Quelle: Institut Mentefactum im Auftrag von Mediatenor; Online-Befragung, zitiert nach NZZ, Dezember 2025. Statement.at

Recht, Regulierung und innere Widersprüche

Die Kölner Strafrechtsprofessorin Frauke Rostalski warnt davor, diese Entwicklung als einfache Befindlichkeit abzutun. In einem Beitrag für Legal Tribune Online argumentiert sie, dass sich die rechtlichen Spielräume real verengt hätten. Meinungsäußerungen würden heute deutlich häufiger strafrechtlich verfolgt als noch vor wenigen Jahren. Sie verweist unter anderem auf neue Tatbestände wie die verhetzende Beleidigung sowie auf die verschärfte Politikerbeleidigung nach Paragraf 188 StGB.

Auch außerhalb des Strafrechts sieht Rostalski wachsenden Druck. Das neue Selbstbestimmungsgesetz mit teils hohen Bußgeldern beim sogenannten Deadnaming sowie der Digital Services Act der Europäischen Union könnten dazu beitragen, dass auch rechtmäßige Meinungsäußerungen gelöscht oder sanktioniert werden. Um Konflikte mit Plattformen oder Behörden zu vermeiden, übten sich viele Nutzer vorsorglich in Selbstzensur.

Gleichzeitig zeigt eine weitere Allensbach-Erhebung ein widersprüchliches Bild.
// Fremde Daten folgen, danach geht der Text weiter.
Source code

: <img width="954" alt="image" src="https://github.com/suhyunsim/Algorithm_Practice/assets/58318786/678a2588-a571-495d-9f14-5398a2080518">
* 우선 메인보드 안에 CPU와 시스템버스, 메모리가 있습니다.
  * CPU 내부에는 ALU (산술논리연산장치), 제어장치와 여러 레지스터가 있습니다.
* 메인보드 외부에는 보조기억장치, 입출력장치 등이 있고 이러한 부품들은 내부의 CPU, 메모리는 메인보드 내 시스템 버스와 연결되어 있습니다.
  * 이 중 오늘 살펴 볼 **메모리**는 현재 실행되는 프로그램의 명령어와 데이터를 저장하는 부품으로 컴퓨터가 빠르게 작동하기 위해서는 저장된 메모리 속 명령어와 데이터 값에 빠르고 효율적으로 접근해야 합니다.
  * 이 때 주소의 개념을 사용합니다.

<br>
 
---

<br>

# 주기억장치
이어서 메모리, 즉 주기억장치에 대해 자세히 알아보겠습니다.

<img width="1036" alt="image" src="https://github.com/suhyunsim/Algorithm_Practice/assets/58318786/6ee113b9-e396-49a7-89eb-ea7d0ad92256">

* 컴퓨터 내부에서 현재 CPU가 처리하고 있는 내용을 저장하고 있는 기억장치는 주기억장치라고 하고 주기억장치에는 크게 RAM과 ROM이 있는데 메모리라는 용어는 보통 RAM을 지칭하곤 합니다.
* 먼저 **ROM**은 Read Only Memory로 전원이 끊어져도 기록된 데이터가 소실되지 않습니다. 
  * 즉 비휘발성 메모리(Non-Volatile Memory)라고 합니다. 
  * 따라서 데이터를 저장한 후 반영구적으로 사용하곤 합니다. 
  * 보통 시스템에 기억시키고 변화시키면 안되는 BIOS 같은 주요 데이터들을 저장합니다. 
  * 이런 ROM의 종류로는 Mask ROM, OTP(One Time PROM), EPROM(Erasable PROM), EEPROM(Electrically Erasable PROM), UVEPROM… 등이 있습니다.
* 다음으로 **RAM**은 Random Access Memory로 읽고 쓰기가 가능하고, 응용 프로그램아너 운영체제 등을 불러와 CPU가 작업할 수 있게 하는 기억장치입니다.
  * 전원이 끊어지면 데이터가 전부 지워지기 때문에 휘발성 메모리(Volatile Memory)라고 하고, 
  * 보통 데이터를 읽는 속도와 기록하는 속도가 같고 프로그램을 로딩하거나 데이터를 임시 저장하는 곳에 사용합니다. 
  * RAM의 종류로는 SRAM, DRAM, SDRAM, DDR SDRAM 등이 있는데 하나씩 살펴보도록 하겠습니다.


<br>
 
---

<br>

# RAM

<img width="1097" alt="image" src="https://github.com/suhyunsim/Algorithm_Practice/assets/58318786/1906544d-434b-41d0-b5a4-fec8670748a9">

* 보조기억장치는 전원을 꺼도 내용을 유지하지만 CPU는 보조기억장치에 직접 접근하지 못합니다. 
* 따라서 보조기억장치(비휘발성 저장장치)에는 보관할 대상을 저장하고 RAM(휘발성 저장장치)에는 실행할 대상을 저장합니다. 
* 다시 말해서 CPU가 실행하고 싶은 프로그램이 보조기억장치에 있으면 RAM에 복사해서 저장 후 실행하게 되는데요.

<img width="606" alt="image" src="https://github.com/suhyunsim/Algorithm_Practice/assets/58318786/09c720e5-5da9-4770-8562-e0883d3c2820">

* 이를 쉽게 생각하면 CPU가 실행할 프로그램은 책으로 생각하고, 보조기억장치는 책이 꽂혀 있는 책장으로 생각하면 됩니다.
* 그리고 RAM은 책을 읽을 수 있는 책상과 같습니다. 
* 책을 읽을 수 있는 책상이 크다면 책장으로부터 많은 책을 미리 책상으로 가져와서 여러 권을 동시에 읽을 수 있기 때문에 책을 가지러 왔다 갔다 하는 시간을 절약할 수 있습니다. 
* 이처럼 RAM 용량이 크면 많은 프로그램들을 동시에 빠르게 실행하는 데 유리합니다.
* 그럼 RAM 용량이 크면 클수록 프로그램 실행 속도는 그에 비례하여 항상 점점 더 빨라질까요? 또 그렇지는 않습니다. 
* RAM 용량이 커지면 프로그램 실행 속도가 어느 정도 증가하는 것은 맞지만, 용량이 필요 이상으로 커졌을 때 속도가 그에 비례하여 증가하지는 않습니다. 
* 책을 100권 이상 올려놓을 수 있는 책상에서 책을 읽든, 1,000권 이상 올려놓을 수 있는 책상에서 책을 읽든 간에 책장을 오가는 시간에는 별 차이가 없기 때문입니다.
Eine Mehrheit der Befragten befürwortet Verbote provokanter Aussagen. 52 Prozent sprechen sich für ein Verbot des Satzes „Soldaten sind Mörder“ aus, 49 Prozent für ein Verbot der Aussage, Homosexualität sei eine Krankheit. 43 Prozent halten auch ein Verbot der Aussage „Frauen gehören an den Herd“ für richtig. Über alle Beispiele hinweg zeigen Anhänger der Union die höchste Zustimmung zu Sprechverboten, gefolgt von Grünen-Wählern. Am geringsten ist sie unter Anhängern des BSW und der AfD.